Jornada Semanal,  15 de julio del 2001 
Andrea Blanqué

Mariana de Alcoforado: monja, escritora, amante

 
Las cartas de la monja portuguesa han resistido el paso del tiempo y son, en nuestro momento, el testimonio de un amor que triunfó sobre las prohibiciones y la distancia a través de la palabra. "De no haber sido por la desdichada monja encerrada, el militar francés jamás hubiera subsistido en la Historia a los embates de la muerte y el olvido", nos dice la ensayista uruguaya Andrea Blanqué en este notable trabajo sobre Mariana de Alcoforado, monja, escritora y amante, y su casi anónimo enamorado, el señor conde de Saint-Léger.

En enero de 1669 una librería próxima a la Sainte Chapelle de París mostraba una novedad en su vidriera. Se trataba de un pequeño volumen, de ciento ochenta y dos páginas, cuyo abultado cuerpo de letra demostraba que el texto allí contenido era breve pero que ameritaba una edición propia. El título aparecía en francés –Lettres portugaises– pero un subtítulo aclaraba que se trataba de una traducción. Las cartas habrían sido escritas entre diciembre de 1667 y junio de 1668 por una monja portuguesa, y enviadas a un gentilhombre francés, quien a su vez las habría hecho circular entre sus amistades, hasta llegar a la forma de libro.

El volumen tuvo un éxito inmediato, que puede atribuirse a la moda que entonces cundía entre los franceses y que se prolongó a lo largo del siglo XVIII, moda llevada a cabo entre las preciosas, en los tocadores, que consistía en leer epistolarios amorosos.

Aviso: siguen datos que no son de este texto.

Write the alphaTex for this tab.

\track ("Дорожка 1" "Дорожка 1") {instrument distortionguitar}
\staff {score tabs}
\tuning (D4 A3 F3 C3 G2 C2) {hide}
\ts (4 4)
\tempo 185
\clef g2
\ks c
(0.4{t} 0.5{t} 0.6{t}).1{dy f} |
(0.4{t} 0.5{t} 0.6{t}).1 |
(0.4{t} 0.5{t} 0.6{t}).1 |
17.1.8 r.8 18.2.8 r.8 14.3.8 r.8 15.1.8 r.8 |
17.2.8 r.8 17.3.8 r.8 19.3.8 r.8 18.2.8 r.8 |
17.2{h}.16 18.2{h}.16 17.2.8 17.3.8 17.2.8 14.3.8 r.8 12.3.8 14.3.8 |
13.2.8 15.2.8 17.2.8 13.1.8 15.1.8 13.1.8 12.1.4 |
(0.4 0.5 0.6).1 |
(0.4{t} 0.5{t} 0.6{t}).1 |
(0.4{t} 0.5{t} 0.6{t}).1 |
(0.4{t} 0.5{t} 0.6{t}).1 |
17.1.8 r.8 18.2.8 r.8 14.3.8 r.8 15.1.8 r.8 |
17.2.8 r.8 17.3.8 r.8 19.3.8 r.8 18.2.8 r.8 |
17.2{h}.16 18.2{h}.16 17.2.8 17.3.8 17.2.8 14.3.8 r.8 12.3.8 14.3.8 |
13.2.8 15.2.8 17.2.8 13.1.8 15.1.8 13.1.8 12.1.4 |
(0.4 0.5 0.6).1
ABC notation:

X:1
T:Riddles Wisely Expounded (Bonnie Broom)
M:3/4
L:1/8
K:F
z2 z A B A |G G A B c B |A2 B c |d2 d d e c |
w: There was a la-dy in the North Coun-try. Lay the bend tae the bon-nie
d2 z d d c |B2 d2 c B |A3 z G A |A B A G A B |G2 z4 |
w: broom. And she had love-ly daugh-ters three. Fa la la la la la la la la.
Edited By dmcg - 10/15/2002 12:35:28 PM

Pero el éxito podría haber quedado allí, en aquella moda; sin embargo, hasta el presente las Cartas de amor de la monja portuguesa continúan siendo ávidamente leídas en todos los idiomas a los que han sido traducidas, reeditadas una y otra vez, y hasta llevadas al teatro. Hoy, en el siglo XXI, los cinco textos que una monja encerrada en un convento de una ciudad del sur de Portugal escribió para que llegasen a manos de su ex amante, quien había partido a Francia, tienen una asombrosa modernidad atribuible a su verdad esencial y a su desnudez, sin el adorno inútil de la moda.

Mentiras verdaderas

Cuando el libro comenzó a circular en Francia, se supo que las cartas habían sido escritas por una monja portuguesa llamada Mariana. Luego, en posteriores ediciones, trascendió que su destinatario era una caballero francés llamado Noel Boutton de Chamilly, conde de Saint-Léger. No faltó quien dudara de la veracidad de esas cartas, atribuyéndolas a una mente imaginativa. Se dice que entre los interesados en negar la autenticidad de las cartas estaba la propia familia de Mariana, los poderosos Alcoforado, que intentaron atribuir esos textos a Guillerragues, un recopilador de cartas de soldados franceses de las guerras en Portugal.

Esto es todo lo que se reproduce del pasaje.